#### GECITEERDE PASSAGE

•••••

De bedelaar.
Of er in onzen tijd, die met alle oude volksgebruiken wil breken, minder armoede heerscht dan voorheen; of de meergegoede burger er door geholpen, of arme en gebrekkige natuurgenooten vooral er door geholpen zijn, nu de hedendaagsche philanthropie, gesteund door liberale staatsbesturen, den bedelaar noodzaakt, om, óf van honger te sterven, òf ver van allen die hem dierbaar zijn verwijderd, in een of ander afgelegen, soms hoogst onherbergzaam oord gedwongen arbeid voor luttel loon te verrichten? Wij wenschen die vragen liefst niet te beantwoorden; want onze nationale bedelaarskoloniën niet te na gesproken, zouden wij het mogen betwijfelen of zij veel hebben bijgedragen tot vermindering der armoede of tot aankweeking van den arbeidszin der lagere volksklasse; en, als wij een oog slaan in de misdaden statistiek onzer groote en kleinere steden, dan zouden wij haast geneigd zijn te beweren, dat juist de vrees van den arme, naar een dier liefdadigheidskoloniën gezonden te worden, menigmaal oorzaak is van vele der gepleegde misdaden.

•••••

#### AANGELEVERDE ITEMS
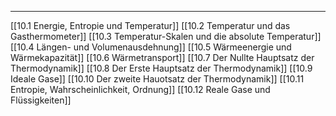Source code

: ***

[[10.1 Energie, Entropie und Temperatur]]
[[10.2 Temperatur und das Gasthermometer]]
[[10.3 Temperatur-Skalen und die absolute Temperatur]]
[[10.4 Längen- und Volumenausdehnung]]
[[10.5 Wärmeenergie und Wärmekapazität]]
[[10.6 Wärmetransport]]
[[10.7 Der Nullte Hauptsatz der Thermodynamik]]
[[10.8 Der Erste Hauptsatz der Thermodynamik]]
[[10.9 Ideale Gase]]
[[10.10 Der zweite Hauotsatz der Thermodynamik]]
[[10.11 Entropie, Wahrscheinlichkeit, Ordnung]]
[[10.12 Reale Gase und Flüssigkeiten]]
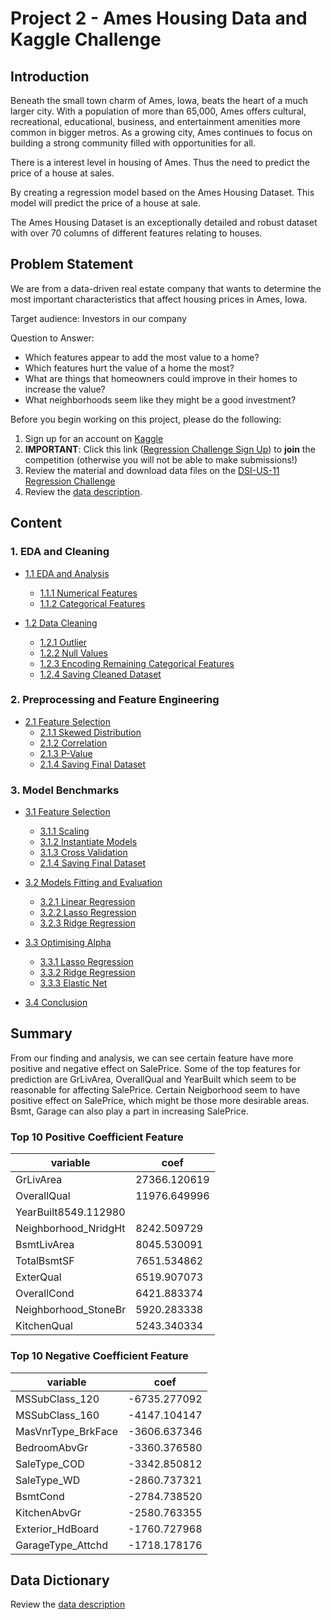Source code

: # Project 2 - Ames Housing Data and Kaggle Challenge

## Introduction

Beneath the small town charm of Ames, Iowa, beats the heart of a much larger city. With a population of more than 65,000, Ames offers cultural, recreational, educational, business, and entertainment amenities more common in bigger metros. As a growing city, Ames continues to focus on building a strong community filled with opportunities for all. 

There is a interest level in housing of Ames. Thus the need to predict the price of a house at sales. 

By creating a regression model based on the Ames Housing Dataset. This model will predict the price of a house at sale.

The Ames Housing Dataset is an exceptionally detailed and robust dataset with over 70 columns of different features relating to houses.


## Problem Statement

We are from a data-driven real estate company that wants to determine the most important characteristics that affect housing prices in Ames, Iowa.

Target audience: Investors in our company

Question to Answer:
- Which features appear to add the most value to a home?
- Which features hurt the value of a home the most?
- What are things that homeowners could improve in their homes to increase the value?
- What neighborhoods seem like they might be a good investment?


Before you begin working on this project, please do the following:

1. Sign up for an account on [Kaggle](https://www.kaggle.com/)
2. **IMPORTANT**: Click this link ([Regression Challenge Sign Up](https://www.kaggle.com/t/2dde5663e03b4165b853ff65e723c26d)) to **join** the competition (otherwise you will not be able to make submissions!)
3. Review the material and download data files on the [DSI-US-11 Regression Challenge](https://www.kaggle.com/c/dsi-us-11-project-2-regression-challenge)
4. Review the [data description](http://jse.amstat.org/v19n3/decock/DataDocumentation.txt).

## Content

### 1. EDA and Cleaning

* [1.1 EDA and Analysis](#1.1-EDA-and-Analysis)
    * [1.1.1 Numerical Features](#1.1.1-Numerical-Features)
    * [1.1.2 Categorical Features](#1.1.2-Categorical-Features)
    
* [1.2 Data Cleaning](#1.2-Data-Cleaning)
    * [1.2.1 Outlier](#1.2.1-Outlier)
    * [1.2.2 Null Values](1.2.2-Null-Values)
    * [1.2.3 Encoding Remaining Categorical Features](#1.2.3-Encoding-Remaining-Categorical-Features)
    * [1.2.4 Saving Cleaned Dataset](#1.2.4-Saving-Cleaned-Dataset)

### 2. Preprocessing and Feature Engineering

* [2.1 Feature Selection](#2.1-Feature-Selection)
    * [2.1.1 Skewed Distribution](#2.1.1-Skewed-Distribution)
    * [2.1.2 Correlation](#2.1.2-Correlation)
    * [2.1.3 P-Value](#2.1.3-P-Value)    
    * [2.1.4 Saving Final Dataset](#2.1.4-Saving-Final-Dataset)

### 3. Model Benchmarks

* [3.1 Feature Selection](#3.1-Model-Preparation)
    * [3.1.1 Scaling](#3.1.1-Scaling)
    * [3.1.2 Instantiate Models](#3.1.2-Instantiate-Models)
    * [3.1.3 Cross Validation](#3.1.3-Cross-Validation)    
    * [2.1.4 Saving Final Dataset](#2.1.4-Saving-Final-Dataset)
    
* [3.2 Models Fitting and Evaluation](#3.2-Models-Fitting-and-Evaluation)
    * [3.2.1 Linear Regression](#3.2.1-Linear-Regression)
    * [3.2.2 Lasso Regression](#3.2.2-Lasso-Regression)
    * [3.2.3 Ridge Regression](#3.2.3-Ridge-Regression)    

* [3.3 Optimising Alpha](#3.3-Optimising-Alpha)
    * [3.3.1 Lasso Regression](#3.3.1-Lasso-Regression)
    * [3.3.2 Ridge Regression](#3.3.2-Ridge-Regression)    
    * [3.3.3 Elastic Net](#3.3.3-Elastic-Net)

* [3.4 Conclusion](#3.4-Conclusion)

## Summary

From our finding and analysis, we can see certain feature have more positive and negative effect on SalePrice. Some of the top features for prediction are GrLivArea, OverallQual and YearBuilt which seem to be reasonable for affecting SalePrice. Certain Neigborhood seem to have positive effect on SalePrice, which might be those more desirable areas. Bsmt, Garage can also play a part in increasing SalePrice. 

### Top 10 Positive Coefficient Feature
|variable|coef|
|---|---|
|GrLivArea|27366.120619|
|OverallQual|11976.649996|
|YearBuilt8549.112980|
|Neighborhood_NridgHt|8242.509729|
|BsmtLivArea|8045.530091|
|TotalBsmtSF|7651.534862|
|ExterQual|6519.907073|
|OverallCond|6421.883374|
|Neighborhood_StoneBr|5920.283338|
|KitchenQual|5243.340334|

### Top 10 Negative Coefficient Feature
|variable|coef|
|---|---|
|MSSubClass_120|-6735.277092|
|MSSubClass_160|-4147.104147|
|MasVnrType_BrkFace|-3606.637346|
|BedroomAbvGr|-3360.376580|
|SaleType_COD|-3342.850812|
|SaleType_WD|-2860.737321|
|BsmtCond|-2784.738520|
|KitchenAbvGr|-2580.763355|
|Exterior_HdBoard|-1760.727968|
|GarageType_Attchd|-1718.178176|


## Data Dictionary

Review the [data description](http://jse.amstat.org/v19n3/decock/DataDocumentation.txt)
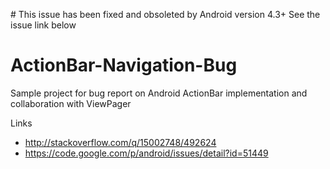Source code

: # This issue has been fixed and obsoleted by Android version 4.3+
See the issue link below

ActionBar-Navigation-Bug
========================

Sample project for bug report on Android ActionBar implementation and collaboration with ViewPager

Links

  * http://stackoverflow.com/q/15002748/492624
  * https://code.google.com/p/android/issues/detail?id=51449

•••••

#### VEREISTE ACTIE
Ga alsjeblieft verder met de tekst over de bedelaar, te beginnen na de laatste zin. De items heb je hier niet nodig.

#### ANTWOORD OP OPDRACHT
Laat de philanthroop alles doen wat hij vermag, om het lot van armen en ongelukkigen te verbeteren, laat hij werkplaatsen oprichten, waarin de wreed misdeelde onzer maatschappij meer dan brood en huisvesting, waarin hij lust tot werken erlangt en het middel vindt om zich later een onafhankelijke positie van betrekkelijke welvaart te verkrijgen; dat alles is loffelijk en strekt hem tot eer, doch laat zijn liefdadigheid niet den schijn krijgen van hartvochtige policiereglementen, laat zij voor alles de vrijheid van ongelukkigen niet aan banden leggen; - gelijk door de echt philanthropische wet op de bedelarij is geschied. Bedelarij kan tot misbruik leiden, doch is geen misbruik, evenmin als de bedelaar, omdat hij aan de deur der rijken een aalmoes vraagt, een boosdoe ner is. Het misbruik mag gestraft, maar nimmer een eeuwenoud gebruik, dat in zich zelf niets ongeoorloofds bevat, door wettelijke bepalingen worden uitgeroeid. Kristelijke liefdadigheid, die den arme vergunt de ondersteuning van zijn met aardsche goederen bedeelden natuurgenoot in te roepen, kan nooit door liberale philanthropie worden vervangen.
Wij schreven bovenstaande regelen naar aanleiding van de voortreffelijke schilderij van den franschen schilder Bastien Lepage, voorstellende een bedelaar. Gemeld schilderstuk, waarvan nevensgaande gravure ons een even juist als schoon uitgevoerde afbeelding verschaft, prijkte in het Parijsche salon van dit jaar en werd door bevoegde beoordeelaars ten hoogste geprezen. In ons land zou dien bedelaar misschien weinig eer en roem ingeoogst hebben, om dat het de type is van een door het belgische staatsbestuur veroordeelde voIksklasse, - niet aldus in Frankrijk en in andere groote europeesche Staten, waar de bedelarij nog niet onder de termen eener strafwet valt.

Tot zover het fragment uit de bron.